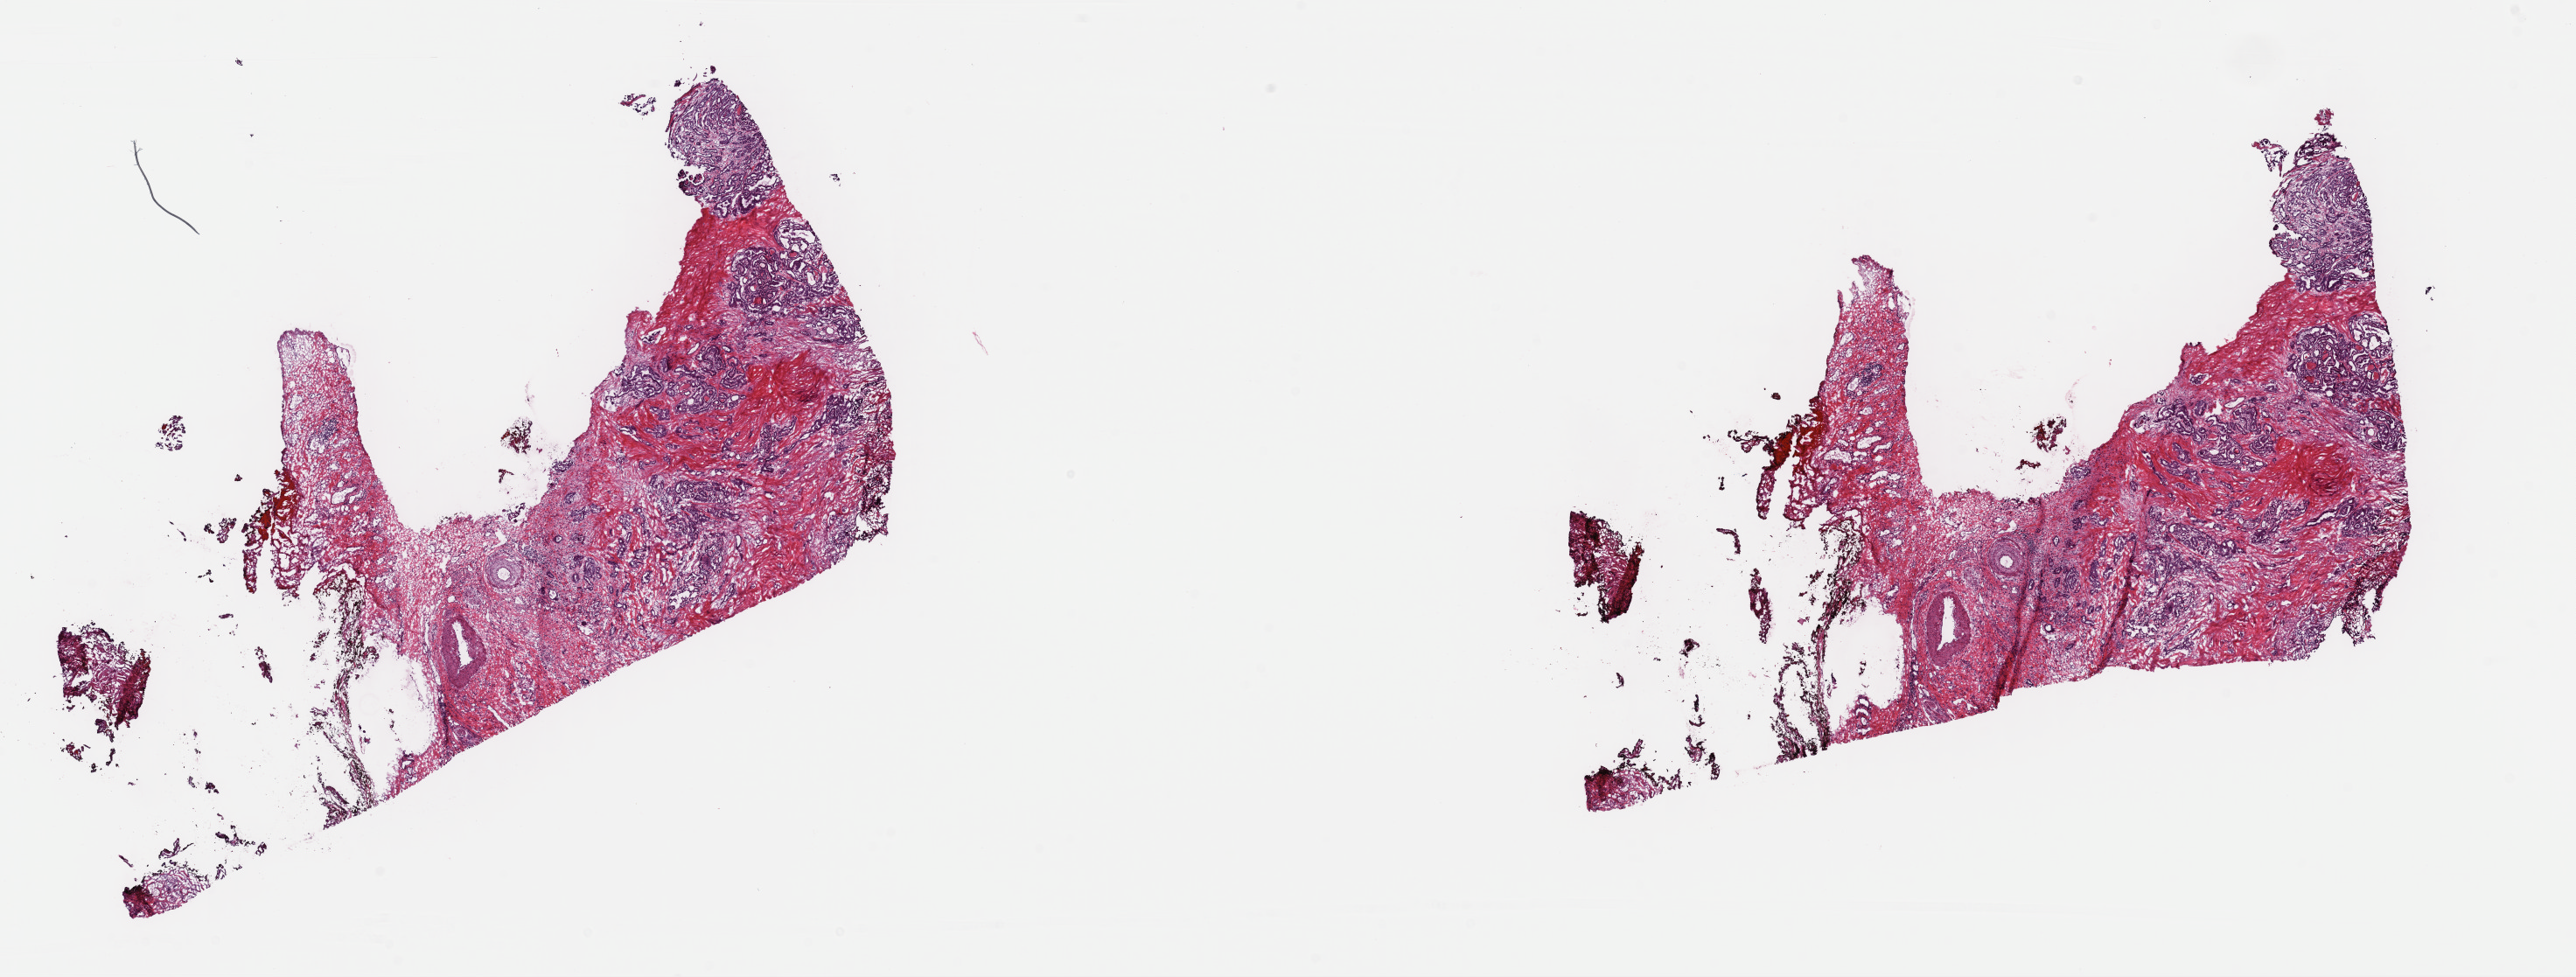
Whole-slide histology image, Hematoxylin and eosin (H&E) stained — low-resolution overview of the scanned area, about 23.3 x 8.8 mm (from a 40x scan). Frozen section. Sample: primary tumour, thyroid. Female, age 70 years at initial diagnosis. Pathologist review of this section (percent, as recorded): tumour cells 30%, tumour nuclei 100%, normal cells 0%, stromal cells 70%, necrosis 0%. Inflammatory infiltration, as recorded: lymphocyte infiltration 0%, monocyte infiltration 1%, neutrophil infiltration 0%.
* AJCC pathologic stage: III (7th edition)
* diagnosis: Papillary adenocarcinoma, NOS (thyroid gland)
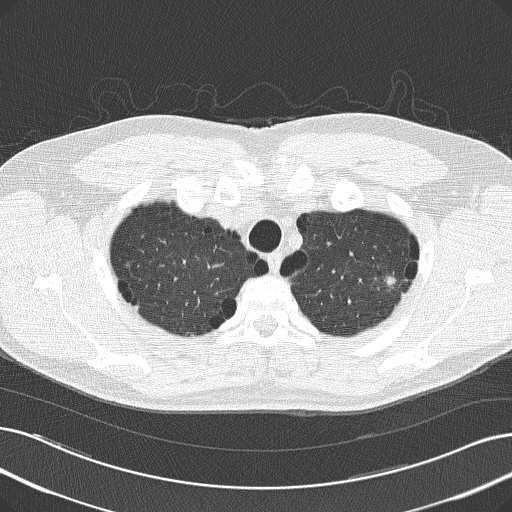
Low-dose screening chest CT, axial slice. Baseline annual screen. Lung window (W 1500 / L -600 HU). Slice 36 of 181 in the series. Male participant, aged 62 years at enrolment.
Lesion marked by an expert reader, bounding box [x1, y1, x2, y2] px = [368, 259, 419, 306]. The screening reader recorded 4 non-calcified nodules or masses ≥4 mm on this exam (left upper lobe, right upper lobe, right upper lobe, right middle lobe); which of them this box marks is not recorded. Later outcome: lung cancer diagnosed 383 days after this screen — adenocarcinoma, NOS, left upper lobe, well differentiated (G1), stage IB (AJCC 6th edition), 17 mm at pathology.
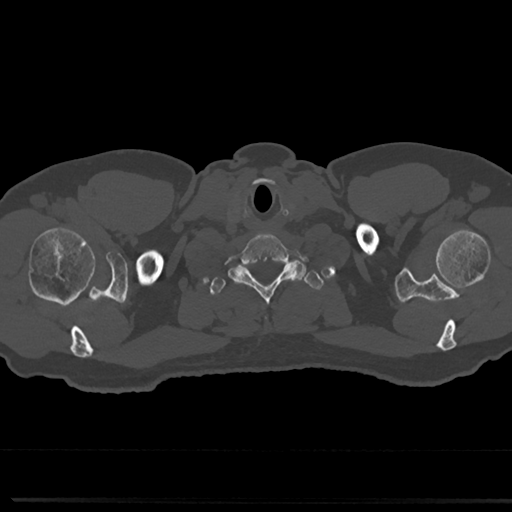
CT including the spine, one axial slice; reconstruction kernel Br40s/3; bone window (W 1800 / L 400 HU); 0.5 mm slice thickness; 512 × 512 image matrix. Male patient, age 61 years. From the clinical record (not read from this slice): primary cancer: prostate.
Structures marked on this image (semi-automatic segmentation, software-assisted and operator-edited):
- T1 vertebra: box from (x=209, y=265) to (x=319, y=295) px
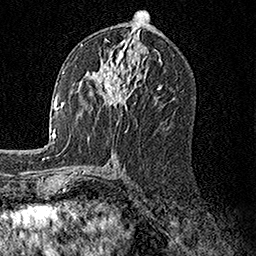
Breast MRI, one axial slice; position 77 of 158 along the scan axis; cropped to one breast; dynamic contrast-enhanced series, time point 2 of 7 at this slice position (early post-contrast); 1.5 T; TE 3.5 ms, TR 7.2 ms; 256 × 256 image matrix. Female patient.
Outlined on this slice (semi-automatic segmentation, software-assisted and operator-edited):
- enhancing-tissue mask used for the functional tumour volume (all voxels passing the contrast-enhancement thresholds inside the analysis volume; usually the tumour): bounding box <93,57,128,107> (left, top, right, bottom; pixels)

——

» What you should do: Reproduce, word for word, only the lines in the records above from the line with "Low-dose screening chest" through the line with "Outlined on this", including both ends; omit the pictures.

» Solution to the exercise:
Low-dose screening chest CT, axial slice. Baseline annual screen. Lung window (W 1500 / L -600 HU). Slice 36 of 181 in the series. Male participant, aged 62 years at enrolment.
Lesion marked by an expert reader, bounding box [x1, y1, x2, y2] px = [368, 259, 419, 306]. The screening reader recorded 4 non-calcified nodules or masses ≥4 mm on this exam (left upper lobe, right upper lobe, right upper lobe, right middle lobe); which of them this box marks is not recorded. Later outcome: lung cancer diagnosed 383 days after this screen — adenocarcinoma, NOS, left upper lobe, well differentiated (G1), stage IB (AJCC 6th edition), 17 mm at pathology.
CT including the spine, one axial slice; reconstruction kernel Br40s/3; bone window (W 1800 / L 400 HU); 0.5 mm slice thickness; 512 × 512 image matrix. Male patient, age 61 years. From the clinical record (not read from this slice): primary cancer: prostate.
Structures marked on this image (semi-automatic segmentation, software-assisted and operator-edited):
- T1 vertebra: box from (x=209, y=265) to (x=319, y=295) px
Breast MRI, one axial slice; position 77 of 158 along the scan axis; cropped to one breast; dynamic contrast-enhanced series, time point 2 of 7 at this slice position (early post-contrast); 1.5 T; TE 3.5 ms, TR 7.2 ms; 256 × 256 image matrix. Female patient.
Outlined on this slice (semi-automatic segmentation, software-assisted and operator-edited):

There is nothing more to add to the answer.